### Extrait à lire
>>>>

Interview de M. Alain Juppé, président de l'UMP, à RTL le 8 octobre 2002, sur l'ouverture d'un dabat parlementaire sur l'Irak, la préparation du congrès fondateur de l'UMP et la politique gouvernementale.

Prononcé le

Intervenant(s) : 

Média : Emission L'Invité de RTL - RTL

Texte intégral

R. Elkrief.-. Vous serez l'orateur cette après-midi à l'Assemblée nationale, pendant le débat sur l'Irak. Vous avez entendu des extraits du discours de G. Bush et je vais vous poser une question peut-être un peu caricaturale : est-ce que la France est sur la même longueur d'onde ?
- "D'abord, bonjour R. Elkrief. Je crois que la France est, en tout cas - et sans vouloir faire preuve de chauvinisme ou d'optimisme excessifs - entendue. Car si j'ai bien lu les déclarations du président Bush, il affirme "qu'une intervention militaire n'est ni imminente ni inévitable". Il parle de "coalition", "d'action avec ses alliés", et il rappelle que l'objectif est "le désarmement de l'Irak". Voilà des points sur lesquels la France ..."

<<<<

### Données extraites
>>>>

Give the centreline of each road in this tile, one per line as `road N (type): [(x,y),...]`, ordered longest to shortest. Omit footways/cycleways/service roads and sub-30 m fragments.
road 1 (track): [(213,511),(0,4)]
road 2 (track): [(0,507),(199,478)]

<<<<
>>>>

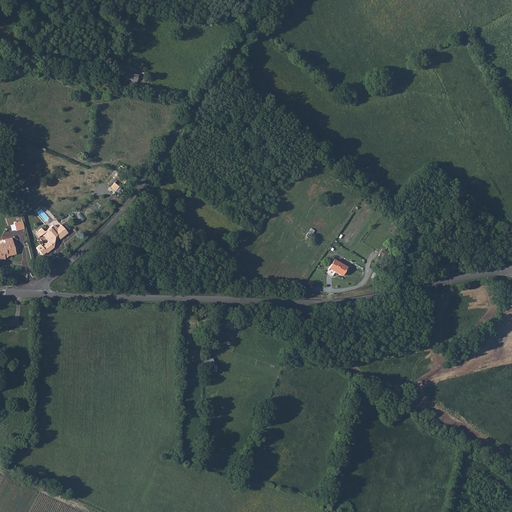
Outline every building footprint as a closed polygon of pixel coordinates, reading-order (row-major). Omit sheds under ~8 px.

<<<<

### Objectifs
1) Recopiez le passage de l'entretien d'Alain Juppé sur RTL en commençant par « Média : Emission » et en allant jusqu'à « longueur d'onde ? ».
2) Poursuivez l'entretien d'Alain Juppé sur RTL à la suite de sa dernière phrase.

### Réponses par tâche
1)
Média : Emission L'Invité de RTL - RTL

Texte intégral

R. Elkrief.-. Vous serez l'orateur cette après-midi à l'Assemblée nationale, pendant le débat sur l'Irak. Vous avez entendu des extraits du discours de G. Bush et je vais vous poser une question peut-être un peu caricaturale : est-ce que la France est sur la même longueur d'onde ?

2)
Mais pas de changement de régime ?
- "Mais pas de changement de régime, puisque, je le rappelle, les résolutions du Conseil de sécurité exigent de l'Irak le désarmement, la fin du soutien au terrorisme, des éclaircissements sur le sort des disparus et des réfugiés lors de la guerre du Koweït. Bref, une série de points qui sont très précis mais n'exigent pas naturellement le changement du régime. Cela, c'est au peuple irakien, bien entendu, d'en décider. Donc, sur les objectifs, je trouve que la diplomatie française est entendue."
Finalement G. Bush se rapproche de la France ? C'est ce que vous nous dites un peu ce matin...
- "Il s'était déjà un peu rapproché de la position que nous défendions, lors de ses déclarations devant l'Assemblée générale des Nations unies - souvenez-vous, c'était il y a huit ou dix jours. A cette occasion, il a dit que son objectif était une action collective dans le cadre des Nations unies. C'est très exactement ce que nous défendons. Je ne veux pas dire que c'est la France qui fixe la ligne mais enfin, elle est entendue, notamment au Conseil de sécurité où elle est membre permanente, comme vous le savez."
Cette après-midi, une partie de la gauche demandera sans doute que la France utilise son veto au Conseil de sécurité, contre toute résolution qui pourrait conduire à la guerre. Cela est-il envisageable, possible ?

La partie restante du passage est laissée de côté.